History of Hearing: The earliest skeletal remains were believed to have hearing loss were found in Iraqi Kurdistan around 10,000 – 45,000 years ago. Scientists assumed there was hearing loss involved due to finding bony growth that blocked the eardrum. In today’s time, we would call this a conductive hearing loss.

In around 1500 BC in Egypt, the first account for hearing loss documentation was written down. They wrote about a remedy they used that “involved injecting olive oil, red lead, ant eggs, bat wings, and got urine into the ears” (atlantahearingdoctor.com).

In Greece, Plato and Aristotle would write about the deaf community. Unlike the Egyptians, who were nice and tried to help those with supposed hearing loss, the Greek were not as accommodating. Plato and Aristotle wrote “the ‘ability to reason was intrinsically linked with the ability to speak’. What the philosophers meant by this was that by those who are deaf ‘from the first’ (which is thought to mean birth or before learning to speak) were unintelligent” (atlantahearingdoctor.com). However, even with their narrow-minded nature, the Greek were still noted as the first to come up with a form of sign language.

Closer to our lifetime, the first deaf school was started by Benedictine Pedro Ponce de Leon around the 1500s in Oña, Ecuador. Ponce de Leon is often noted as the “first teacher of the deaf”. Jumping to the 1700s, individuals who were hard of hearing or deaf were not living very long. They faced many complications that were essential out of their hands.

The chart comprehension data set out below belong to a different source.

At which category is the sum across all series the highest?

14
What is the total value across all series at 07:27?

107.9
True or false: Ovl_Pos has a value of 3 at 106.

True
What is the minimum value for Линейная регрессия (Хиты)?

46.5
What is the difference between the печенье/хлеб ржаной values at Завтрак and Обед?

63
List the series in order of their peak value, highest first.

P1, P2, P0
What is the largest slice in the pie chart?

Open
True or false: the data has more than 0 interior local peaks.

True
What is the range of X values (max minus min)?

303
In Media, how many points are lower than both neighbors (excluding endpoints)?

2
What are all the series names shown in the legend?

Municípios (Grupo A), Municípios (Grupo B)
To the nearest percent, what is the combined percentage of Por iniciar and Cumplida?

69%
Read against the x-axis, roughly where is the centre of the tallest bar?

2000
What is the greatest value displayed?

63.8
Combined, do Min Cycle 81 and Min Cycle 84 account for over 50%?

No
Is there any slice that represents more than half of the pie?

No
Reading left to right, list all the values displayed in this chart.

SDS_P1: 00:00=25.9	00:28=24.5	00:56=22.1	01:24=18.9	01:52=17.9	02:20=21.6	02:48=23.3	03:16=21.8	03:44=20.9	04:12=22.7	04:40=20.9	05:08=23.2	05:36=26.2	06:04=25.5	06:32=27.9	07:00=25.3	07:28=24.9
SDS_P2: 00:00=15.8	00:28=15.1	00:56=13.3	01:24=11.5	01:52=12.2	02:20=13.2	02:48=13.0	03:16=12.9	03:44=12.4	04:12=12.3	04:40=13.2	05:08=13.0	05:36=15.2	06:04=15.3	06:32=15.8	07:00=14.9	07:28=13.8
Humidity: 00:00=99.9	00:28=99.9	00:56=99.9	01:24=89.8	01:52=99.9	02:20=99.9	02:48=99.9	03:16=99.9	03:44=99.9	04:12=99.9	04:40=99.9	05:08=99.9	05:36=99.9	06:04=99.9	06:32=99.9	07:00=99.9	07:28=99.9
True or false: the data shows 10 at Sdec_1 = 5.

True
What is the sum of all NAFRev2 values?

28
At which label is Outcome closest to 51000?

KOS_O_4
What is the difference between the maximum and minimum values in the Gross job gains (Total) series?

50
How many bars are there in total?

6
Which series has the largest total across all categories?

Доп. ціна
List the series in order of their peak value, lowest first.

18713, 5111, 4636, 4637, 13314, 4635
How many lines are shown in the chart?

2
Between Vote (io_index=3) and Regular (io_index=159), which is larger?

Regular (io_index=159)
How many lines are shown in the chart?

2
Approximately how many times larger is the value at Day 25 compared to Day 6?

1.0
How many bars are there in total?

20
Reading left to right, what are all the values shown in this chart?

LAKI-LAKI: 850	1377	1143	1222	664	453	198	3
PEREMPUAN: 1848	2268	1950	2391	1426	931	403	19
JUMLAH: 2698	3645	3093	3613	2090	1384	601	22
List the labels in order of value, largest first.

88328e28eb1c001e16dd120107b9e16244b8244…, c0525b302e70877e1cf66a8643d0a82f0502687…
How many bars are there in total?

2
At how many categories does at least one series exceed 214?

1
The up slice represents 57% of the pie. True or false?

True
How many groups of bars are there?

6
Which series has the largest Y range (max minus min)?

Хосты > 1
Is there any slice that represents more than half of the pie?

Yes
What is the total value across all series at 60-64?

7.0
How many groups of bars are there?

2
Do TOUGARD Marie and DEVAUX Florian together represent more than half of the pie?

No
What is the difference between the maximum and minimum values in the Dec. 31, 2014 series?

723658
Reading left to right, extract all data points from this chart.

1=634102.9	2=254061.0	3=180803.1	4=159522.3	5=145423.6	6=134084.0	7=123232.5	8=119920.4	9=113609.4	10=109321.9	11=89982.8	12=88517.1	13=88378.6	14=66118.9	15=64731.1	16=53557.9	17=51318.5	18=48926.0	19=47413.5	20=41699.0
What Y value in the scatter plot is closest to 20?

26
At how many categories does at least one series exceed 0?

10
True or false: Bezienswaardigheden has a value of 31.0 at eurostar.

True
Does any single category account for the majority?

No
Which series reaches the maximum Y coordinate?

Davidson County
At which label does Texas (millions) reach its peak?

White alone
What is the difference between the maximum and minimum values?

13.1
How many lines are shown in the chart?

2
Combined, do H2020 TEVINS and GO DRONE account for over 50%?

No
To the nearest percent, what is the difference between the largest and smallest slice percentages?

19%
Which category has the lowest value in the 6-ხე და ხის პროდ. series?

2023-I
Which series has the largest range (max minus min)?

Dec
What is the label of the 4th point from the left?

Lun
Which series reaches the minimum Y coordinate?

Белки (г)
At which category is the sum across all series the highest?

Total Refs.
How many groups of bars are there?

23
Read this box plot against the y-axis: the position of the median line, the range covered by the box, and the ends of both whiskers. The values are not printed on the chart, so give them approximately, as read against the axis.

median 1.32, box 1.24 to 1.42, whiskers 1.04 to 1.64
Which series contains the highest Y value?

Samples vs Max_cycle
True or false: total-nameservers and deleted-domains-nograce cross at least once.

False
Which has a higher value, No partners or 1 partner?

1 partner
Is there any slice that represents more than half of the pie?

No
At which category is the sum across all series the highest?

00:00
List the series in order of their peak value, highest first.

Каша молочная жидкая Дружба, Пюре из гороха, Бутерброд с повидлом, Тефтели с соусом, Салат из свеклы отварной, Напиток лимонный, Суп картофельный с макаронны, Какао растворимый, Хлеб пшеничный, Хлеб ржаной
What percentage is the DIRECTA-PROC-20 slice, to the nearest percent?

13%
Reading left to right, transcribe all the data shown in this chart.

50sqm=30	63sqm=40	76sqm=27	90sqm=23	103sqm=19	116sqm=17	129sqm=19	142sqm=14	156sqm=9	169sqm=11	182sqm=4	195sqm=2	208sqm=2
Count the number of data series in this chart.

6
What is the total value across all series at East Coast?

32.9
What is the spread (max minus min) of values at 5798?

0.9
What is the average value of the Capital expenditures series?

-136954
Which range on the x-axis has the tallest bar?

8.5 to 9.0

In the early 1900s, hearing aids finally were patented. By the 1940s, hearing aids had been condensed to fit into people’s ears. Prior hearing aids were attached to furniture, like chairs, rather than independently in the ear.

In the 1960s, ASL, American Sign Language was deemed as a language. The 1980s were known as a time of medical advancements in the hearing world. Cochlear Implants, Auditory Brain-Stem Implants, and Micro-Surgery were becoming more popular and available.

Nowadays, those who are hard of hearing or deaf have multiple resources available to them. There are Assistive Technology devices, mobile apps that cater to hearing needs, and public places even have accommodations like movie theaters providing captions. Hearing has a lot of history associated with it, but it is exciting know that hearing is progressing in a positive direction!